Ci si chiede quanto sia stata rispettata questa legge nel caso delle bombe prodotte in Italia, dalla tedesca Rwm, e vendute agli emiri sauditi per colpire lo Yemen. O nel caso dei 94 blindati Lince (valore 25 milioni di euro) venduti alla Russia, nonostante l’embargo, dal governo Renzi nel 2015. Per non parlare dei rapporti commerciali con Turchia, Pakistan, Egitto… Una riflessione particolare merita l’export verso la Libia. Il nostro Paese continua a equipaggiare e addestrare la guardia costiera, senza tenere conto “né della violazione dei diritti umani nel Paese nordafricano né delle continue violenze commesse nei confronti dei migranti”. A fine 2018 sono state consegnate a Tripoli dieci motovedette e due unità navali, mentre a maggio 2021 dalla motovedetta Ubari 600 (ceduta a Tripoli da Roma) è stato aperto il fuoco contro alcuni pescherecci italiani.

Quanto alle armi fornite all’Ucraina (la lista completa è stata secretata dal governo), secondo l’autrice, “la linea sottile che separa il sostegno e la cobelligeranza, ossia un reale coinvolgimento nella guerra, è di difficile definizione”.

A complicare ulteriormente la situazione il fatto che l’attuale Ministro della Difesa, Crosetto, è stato il presidente di AIAD (una importante associazione di categoria che raccoglie quasi 200 aziende nel settore della difesa e delle armi) e oggi, nel nuovo ruolo, dovrà decidere, anche, sugli appalti relativi alle varie forniture. In questo quadro, gioca un ruolo fondamentale la società Leonardo, il 30% del capitale è detenuto dal Ministero dell’Economia e delle Finanze, occupa quasi 50.000 dipendenti ed è attiva in 15 paesi.

D’Aprile si è soffermata, in particolare, sulla produzione e sulla commercializzazione dei droni.

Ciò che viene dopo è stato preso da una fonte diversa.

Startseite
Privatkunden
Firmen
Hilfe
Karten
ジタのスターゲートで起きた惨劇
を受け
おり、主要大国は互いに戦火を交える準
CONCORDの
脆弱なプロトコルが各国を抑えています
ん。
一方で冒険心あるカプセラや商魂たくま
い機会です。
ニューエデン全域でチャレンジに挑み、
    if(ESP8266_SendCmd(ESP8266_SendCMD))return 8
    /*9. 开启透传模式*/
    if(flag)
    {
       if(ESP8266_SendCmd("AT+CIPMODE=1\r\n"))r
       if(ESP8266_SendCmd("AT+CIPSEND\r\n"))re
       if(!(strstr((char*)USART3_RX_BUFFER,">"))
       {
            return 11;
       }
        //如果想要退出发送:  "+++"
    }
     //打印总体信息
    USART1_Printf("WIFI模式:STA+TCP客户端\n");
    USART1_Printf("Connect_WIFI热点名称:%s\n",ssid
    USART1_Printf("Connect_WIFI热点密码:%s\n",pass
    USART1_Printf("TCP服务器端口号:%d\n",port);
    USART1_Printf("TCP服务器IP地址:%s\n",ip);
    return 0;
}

Questi ultimi sinora sono stati utilizzati per ricognizione e/o per segnalare gli spostamenti dei migranti e bloccarne i percorsi di fuga, oggi la Difesa ha deciso di armarli, con l’obiettivo “offensivo” di proteggere le truppe di terra o neutralizzare eventuali minacce.

Un’ulteriore conferma della prosecuzione in tutto il mondo della corsa al riarmo, coerentemente con la logica secondo la quale “il rafforzamento della potenza militare di un Paese corrisponde inequivocabilmente a una maggiore sicurezza interna”. L’ordine internazionale rimane, perciò, subordinato alla competizione militare che prevale sulle prospettive diplomatiche e di disarmo. “A pagarne le conseguenze, come sempre, saranno i civili”.